RECORD EXTRACTS Start Marker

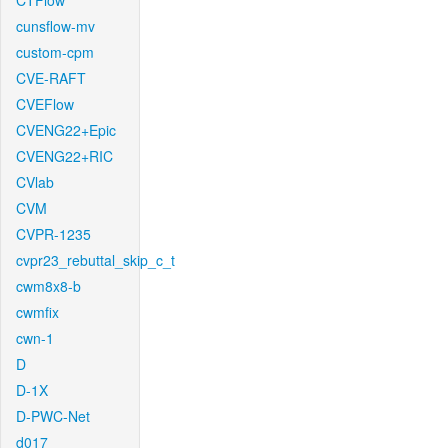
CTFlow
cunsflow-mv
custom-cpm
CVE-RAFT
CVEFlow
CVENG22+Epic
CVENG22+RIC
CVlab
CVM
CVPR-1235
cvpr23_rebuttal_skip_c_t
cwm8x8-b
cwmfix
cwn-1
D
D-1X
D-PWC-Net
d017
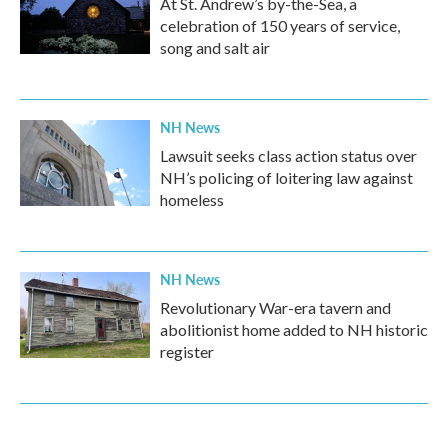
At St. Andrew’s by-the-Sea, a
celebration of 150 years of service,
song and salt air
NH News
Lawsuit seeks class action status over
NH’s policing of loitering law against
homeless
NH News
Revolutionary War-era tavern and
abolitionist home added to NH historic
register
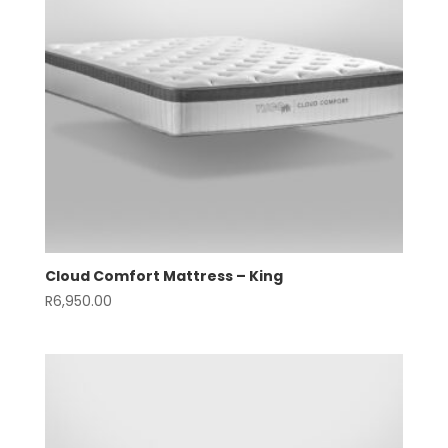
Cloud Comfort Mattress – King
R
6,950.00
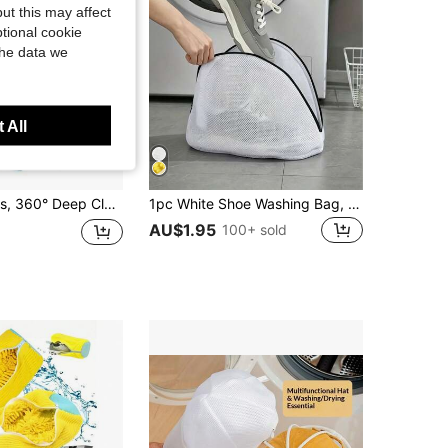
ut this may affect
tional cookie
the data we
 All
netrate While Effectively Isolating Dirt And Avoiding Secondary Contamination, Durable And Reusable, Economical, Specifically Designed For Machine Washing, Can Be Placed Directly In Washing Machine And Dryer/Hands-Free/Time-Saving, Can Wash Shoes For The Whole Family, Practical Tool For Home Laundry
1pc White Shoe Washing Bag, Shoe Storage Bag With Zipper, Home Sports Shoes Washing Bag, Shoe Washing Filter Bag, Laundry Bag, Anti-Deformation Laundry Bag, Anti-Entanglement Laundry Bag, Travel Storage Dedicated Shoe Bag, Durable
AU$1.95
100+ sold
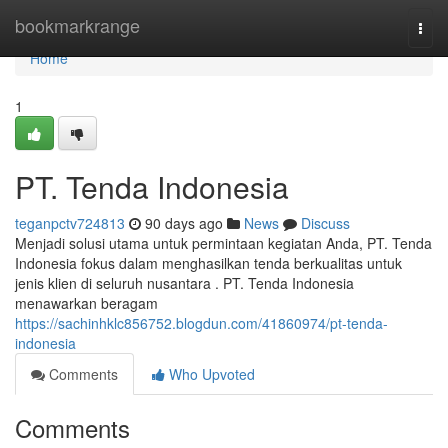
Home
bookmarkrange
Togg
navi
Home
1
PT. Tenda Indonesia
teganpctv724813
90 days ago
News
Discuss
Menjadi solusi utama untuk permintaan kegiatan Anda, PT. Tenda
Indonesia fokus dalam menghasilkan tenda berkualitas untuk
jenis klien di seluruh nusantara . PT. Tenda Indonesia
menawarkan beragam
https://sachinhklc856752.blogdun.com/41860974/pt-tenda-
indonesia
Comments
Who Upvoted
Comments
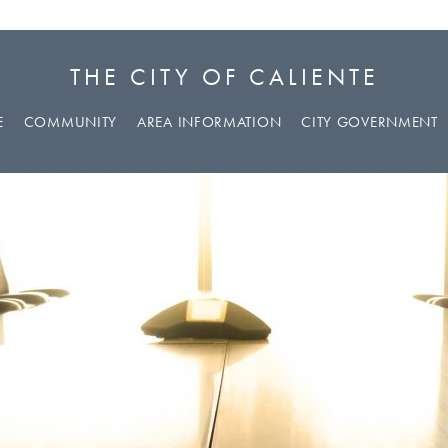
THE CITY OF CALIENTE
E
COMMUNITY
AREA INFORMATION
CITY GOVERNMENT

RECORD EXTRACTS End Marker

In the reply, give again exactly the lines from the beginning of the entries above through the line with "jenis klien di"; pictures stay out.

→ WRITTEN ANSWER:
CTFlow
cunsflow-mv
custom-cpm
CVE-RAFT
CVEFlow
CVENG22+Epic
CVENG22+RIC
CVlab
CVM
CVPR-1235
cvpr23_rebuttal_skip_c_t
cwm8x8-b
cwmfix
cwn-1
D
D-1X
D-PWC-Net
d017
At St. Andrew’s by-the-Sea, a
celebration of 150 years of service,
song and salt air
NH News
Lawsuit seeks class action status over
NH’s policing of loitering law against
homeless
NH News
Revolutionary War-era tavern and
abolitionist home added to NH historic
register
Cloud Comfort Mattress – King
R
6,950.00
ut this may affect
tional cookie
the data we
 All
netrate While Effectively Isolating Dirt And Avoiding Secondary Contamination, Durable And Reusable, Economical, Specifically Designed For Machine Washing, Can Be Placed Directly In Washing Machine And Dryer/Hands-Free/Time-Saving, Can Wash Shoes For The Whole Family, Practical Tool For Home Laundry
1pc White Shoe Washing Bag, Shoe Storage Bag With Zipper, Home Sports Shoes Washing Bag, Shoe Washing Filter Bag, Laundry Bag, Anti-Deformation Laundry Bag, Anti-Entanglement Laundry Bag, Travel Storage Dedicated Shoe Bag, Durable
AU$1.95
100+ sold
Home
bookmarkrange
Togg
navi
Home
1
PT. Tenda Indonesia
teganpctv724813
90 days ago
News
Discuss
Menjadi solusi utama untuk permintaan kegiatan Anda, PT. Tenda
Indonesia fokus dalam menghasilkan tenda berkualitas untuk
jenis klien di seluruh nusantara . PT. Tenda Indonesia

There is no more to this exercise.